TO DO> In the data that follows, find each line containing "anchor" and copy it.

(Stored items)
---*---

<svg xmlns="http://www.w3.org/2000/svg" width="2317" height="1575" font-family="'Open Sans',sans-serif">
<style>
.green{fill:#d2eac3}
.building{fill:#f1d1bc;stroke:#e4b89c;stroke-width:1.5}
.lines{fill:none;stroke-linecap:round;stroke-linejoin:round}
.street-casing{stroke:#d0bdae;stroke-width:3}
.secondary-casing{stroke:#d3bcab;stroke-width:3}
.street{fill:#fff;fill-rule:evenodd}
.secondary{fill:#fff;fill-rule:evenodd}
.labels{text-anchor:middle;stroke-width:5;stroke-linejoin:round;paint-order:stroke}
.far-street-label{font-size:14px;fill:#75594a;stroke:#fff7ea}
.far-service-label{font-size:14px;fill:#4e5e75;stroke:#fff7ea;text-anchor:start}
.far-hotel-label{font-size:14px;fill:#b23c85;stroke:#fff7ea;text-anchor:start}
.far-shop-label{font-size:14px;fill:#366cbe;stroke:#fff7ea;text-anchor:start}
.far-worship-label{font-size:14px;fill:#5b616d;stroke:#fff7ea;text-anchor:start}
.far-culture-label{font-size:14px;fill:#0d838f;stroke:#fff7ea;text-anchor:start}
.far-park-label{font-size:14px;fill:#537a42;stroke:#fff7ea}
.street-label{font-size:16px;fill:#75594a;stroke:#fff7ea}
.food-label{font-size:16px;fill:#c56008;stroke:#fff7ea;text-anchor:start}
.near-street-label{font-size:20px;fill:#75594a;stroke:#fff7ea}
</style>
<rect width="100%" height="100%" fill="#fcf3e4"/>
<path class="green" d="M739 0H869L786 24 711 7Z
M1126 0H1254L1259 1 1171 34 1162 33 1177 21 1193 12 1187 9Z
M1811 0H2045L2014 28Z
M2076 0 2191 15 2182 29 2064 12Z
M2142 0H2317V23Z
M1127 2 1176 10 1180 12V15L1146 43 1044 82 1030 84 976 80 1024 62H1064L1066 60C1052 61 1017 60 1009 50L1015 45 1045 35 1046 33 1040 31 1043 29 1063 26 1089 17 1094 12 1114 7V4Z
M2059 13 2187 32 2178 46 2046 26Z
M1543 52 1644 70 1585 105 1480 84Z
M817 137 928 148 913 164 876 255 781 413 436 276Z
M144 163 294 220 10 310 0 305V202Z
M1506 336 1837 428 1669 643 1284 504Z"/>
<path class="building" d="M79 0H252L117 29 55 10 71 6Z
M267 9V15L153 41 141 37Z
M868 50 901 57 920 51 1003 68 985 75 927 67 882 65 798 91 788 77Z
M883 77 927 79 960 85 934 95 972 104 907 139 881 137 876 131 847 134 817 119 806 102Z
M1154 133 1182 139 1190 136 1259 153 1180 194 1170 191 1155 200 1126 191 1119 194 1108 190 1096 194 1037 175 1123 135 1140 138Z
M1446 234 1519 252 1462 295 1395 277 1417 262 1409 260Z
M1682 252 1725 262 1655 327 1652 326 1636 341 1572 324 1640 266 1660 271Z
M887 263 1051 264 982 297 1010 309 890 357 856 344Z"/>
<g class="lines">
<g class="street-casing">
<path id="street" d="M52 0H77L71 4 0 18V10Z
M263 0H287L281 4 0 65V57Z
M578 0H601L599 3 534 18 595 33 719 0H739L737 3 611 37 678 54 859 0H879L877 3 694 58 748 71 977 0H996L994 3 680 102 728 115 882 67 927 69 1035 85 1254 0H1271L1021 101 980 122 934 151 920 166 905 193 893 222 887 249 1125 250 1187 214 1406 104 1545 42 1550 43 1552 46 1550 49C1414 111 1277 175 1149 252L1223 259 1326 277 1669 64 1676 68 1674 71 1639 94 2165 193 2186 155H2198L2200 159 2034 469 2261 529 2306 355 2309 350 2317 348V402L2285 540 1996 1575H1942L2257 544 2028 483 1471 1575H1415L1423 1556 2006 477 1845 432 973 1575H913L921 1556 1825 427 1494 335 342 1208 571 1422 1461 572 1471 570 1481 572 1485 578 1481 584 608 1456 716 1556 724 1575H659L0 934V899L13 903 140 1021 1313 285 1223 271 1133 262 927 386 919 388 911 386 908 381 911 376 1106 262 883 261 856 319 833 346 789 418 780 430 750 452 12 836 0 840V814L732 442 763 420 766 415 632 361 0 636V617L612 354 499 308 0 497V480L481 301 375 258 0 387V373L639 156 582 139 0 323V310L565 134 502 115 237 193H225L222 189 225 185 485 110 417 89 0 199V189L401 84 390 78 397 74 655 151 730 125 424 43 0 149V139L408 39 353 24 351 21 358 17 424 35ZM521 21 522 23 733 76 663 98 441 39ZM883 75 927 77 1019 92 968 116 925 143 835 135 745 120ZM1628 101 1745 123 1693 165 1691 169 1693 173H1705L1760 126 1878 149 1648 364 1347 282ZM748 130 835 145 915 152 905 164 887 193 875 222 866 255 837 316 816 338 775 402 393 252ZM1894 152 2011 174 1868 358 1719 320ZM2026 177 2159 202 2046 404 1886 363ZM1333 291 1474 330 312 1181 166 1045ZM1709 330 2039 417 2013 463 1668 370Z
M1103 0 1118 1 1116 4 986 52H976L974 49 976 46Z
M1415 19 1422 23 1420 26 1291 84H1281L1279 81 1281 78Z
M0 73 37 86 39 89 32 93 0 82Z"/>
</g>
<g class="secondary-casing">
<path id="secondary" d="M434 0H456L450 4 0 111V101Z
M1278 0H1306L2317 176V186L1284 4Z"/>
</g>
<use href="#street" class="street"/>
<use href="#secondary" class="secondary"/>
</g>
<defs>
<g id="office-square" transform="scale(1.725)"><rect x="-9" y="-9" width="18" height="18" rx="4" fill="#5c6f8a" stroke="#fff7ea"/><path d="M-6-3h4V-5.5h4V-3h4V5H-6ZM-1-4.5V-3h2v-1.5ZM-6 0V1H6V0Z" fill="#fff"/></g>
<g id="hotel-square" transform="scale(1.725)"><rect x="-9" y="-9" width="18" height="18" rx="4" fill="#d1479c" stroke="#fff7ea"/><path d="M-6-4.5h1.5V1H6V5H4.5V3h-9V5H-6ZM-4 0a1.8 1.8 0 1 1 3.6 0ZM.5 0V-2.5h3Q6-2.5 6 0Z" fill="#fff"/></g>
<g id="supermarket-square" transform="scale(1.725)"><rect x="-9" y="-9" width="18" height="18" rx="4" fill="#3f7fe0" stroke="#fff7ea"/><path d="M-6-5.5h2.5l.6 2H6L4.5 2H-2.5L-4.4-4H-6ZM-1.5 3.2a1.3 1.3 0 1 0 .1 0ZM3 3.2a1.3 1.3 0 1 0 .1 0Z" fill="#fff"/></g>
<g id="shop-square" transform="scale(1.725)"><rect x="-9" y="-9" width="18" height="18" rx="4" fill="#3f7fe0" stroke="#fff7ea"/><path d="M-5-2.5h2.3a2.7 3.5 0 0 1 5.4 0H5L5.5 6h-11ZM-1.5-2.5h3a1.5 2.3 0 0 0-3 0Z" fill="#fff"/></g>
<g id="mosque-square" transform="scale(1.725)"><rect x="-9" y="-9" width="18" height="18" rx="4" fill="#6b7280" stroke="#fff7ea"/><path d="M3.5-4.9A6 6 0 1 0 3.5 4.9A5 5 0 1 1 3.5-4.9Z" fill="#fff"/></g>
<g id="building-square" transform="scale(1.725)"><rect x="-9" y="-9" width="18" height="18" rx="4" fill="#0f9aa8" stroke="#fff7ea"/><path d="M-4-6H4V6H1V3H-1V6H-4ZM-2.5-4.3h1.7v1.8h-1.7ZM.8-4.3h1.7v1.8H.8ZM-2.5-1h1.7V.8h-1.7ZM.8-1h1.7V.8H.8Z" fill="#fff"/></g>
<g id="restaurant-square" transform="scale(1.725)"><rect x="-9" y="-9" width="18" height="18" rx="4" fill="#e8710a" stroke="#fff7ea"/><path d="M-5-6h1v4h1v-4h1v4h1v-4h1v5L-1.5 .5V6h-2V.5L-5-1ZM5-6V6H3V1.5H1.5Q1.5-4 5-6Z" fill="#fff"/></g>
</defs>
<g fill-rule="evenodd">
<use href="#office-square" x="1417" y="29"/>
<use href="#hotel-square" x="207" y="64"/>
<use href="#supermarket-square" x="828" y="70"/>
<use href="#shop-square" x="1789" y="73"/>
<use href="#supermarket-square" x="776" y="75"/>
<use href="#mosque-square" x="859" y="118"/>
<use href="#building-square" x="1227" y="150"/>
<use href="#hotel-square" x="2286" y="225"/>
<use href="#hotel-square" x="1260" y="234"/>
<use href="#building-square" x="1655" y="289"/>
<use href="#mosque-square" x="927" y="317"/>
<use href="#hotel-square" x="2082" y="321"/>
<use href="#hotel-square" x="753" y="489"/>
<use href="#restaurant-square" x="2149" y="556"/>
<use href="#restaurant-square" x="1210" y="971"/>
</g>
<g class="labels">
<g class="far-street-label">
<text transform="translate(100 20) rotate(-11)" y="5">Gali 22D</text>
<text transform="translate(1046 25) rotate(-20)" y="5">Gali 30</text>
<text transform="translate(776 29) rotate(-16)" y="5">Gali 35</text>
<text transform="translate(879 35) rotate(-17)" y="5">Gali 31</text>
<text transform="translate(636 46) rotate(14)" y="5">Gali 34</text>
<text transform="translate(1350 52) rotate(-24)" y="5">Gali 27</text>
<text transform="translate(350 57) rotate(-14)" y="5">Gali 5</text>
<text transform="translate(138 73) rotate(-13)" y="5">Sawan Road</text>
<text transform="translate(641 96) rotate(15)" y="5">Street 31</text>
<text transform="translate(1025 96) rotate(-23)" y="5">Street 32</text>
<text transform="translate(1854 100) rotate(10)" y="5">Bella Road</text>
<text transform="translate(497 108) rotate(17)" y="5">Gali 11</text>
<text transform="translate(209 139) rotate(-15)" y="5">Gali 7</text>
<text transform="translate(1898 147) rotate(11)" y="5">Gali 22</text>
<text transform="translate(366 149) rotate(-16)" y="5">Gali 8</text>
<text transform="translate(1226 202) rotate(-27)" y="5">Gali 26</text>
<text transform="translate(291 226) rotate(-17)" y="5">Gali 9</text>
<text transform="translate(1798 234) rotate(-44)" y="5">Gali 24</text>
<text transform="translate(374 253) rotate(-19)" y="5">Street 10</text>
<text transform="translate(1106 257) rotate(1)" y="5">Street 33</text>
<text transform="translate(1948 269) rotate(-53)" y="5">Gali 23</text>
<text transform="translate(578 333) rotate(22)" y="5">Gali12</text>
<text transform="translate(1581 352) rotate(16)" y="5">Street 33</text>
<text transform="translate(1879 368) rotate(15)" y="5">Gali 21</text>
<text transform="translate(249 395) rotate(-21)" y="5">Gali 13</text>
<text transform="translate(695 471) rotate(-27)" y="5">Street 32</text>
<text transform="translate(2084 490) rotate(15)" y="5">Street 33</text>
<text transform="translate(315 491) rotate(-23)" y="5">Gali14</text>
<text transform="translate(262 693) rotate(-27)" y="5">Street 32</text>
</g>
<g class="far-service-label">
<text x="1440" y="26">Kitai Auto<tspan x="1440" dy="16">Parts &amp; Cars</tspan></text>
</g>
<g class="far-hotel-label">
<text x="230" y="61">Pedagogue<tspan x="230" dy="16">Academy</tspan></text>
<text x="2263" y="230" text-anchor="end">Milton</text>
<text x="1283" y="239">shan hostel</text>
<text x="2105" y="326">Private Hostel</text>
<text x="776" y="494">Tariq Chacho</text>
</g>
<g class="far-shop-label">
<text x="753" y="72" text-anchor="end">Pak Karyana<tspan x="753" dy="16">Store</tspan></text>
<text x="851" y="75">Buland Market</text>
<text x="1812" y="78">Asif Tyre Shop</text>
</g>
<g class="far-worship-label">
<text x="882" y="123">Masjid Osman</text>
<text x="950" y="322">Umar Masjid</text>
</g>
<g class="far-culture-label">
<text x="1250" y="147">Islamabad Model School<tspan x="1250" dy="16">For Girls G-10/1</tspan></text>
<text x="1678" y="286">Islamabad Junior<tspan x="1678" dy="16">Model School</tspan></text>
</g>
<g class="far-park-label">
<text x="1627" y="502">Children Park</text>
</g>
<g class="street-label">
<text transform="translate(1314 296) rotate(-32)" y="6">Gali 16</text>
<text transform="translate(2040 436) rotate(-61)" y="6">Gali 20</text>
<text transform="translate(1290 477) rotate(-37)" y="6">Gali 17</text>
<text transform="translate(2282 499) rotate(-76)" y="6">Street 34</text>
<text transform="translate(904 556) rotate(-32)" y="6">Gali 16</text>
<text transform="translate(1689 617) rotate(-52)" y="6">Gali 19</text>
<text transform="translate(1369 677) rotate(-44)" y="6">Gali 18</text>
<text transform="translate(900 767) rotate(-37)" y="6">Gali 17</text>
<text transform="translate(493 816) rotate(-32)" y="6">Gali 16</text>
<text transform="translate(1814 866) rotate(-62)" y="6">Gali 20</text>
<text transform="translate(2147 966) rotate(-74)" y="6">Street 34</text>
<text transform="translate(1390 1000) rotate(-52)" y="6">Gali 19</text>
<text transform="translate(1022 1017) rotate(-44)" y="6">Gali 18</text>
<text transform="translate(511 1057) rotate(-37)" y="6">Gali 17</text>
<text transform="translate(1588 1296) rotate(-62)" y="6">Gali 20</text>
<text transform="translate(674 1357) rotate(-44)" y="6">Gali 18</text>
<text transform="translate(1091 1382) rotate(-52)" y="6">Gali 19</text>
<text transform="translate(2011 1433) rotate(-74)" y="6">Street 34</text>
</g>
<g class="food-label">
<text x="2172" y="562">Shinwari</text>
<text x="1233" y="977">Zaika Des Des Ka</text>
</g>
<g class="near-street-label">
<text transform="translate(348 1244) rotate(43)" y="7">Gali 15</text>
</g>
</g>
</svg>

---*---

TASK OUTPUT>
.labels{text-anchor:middle;stroke-width:5;stroke-linejoin:round;paint-order:stroke}
.far-service-label{font-size:14px;fill:#4e5e75;stroke:#fff7ea;text-anchor:start}
.far-hotel-label{font-size:14px;fill:#b23c85;stroke:#fff7ea;text-anchor:start}
.far-shop-label{font-size:14px;fill:#366cbe;stroke:#fff7ea;text-anchor:start}
.far-worship-label{font-size:14px;fill:#5b616d;stroke:#fff7ea;text-anchor:start}
.far-culture-label{font-size:14px;fill:#0d838f;stroke:#fff7ea;text-anchor:start}
.food-label{font-size:16px;fill:#c56008;stroke:#fff7ea;text-anchor:start}
<text x="2263" y="230" text-anchor="end">Milton</text>
<text x="753" y="72" text-anchor="end">Pak Karyana<tspan x="753" dy="16">Store</tspan></text>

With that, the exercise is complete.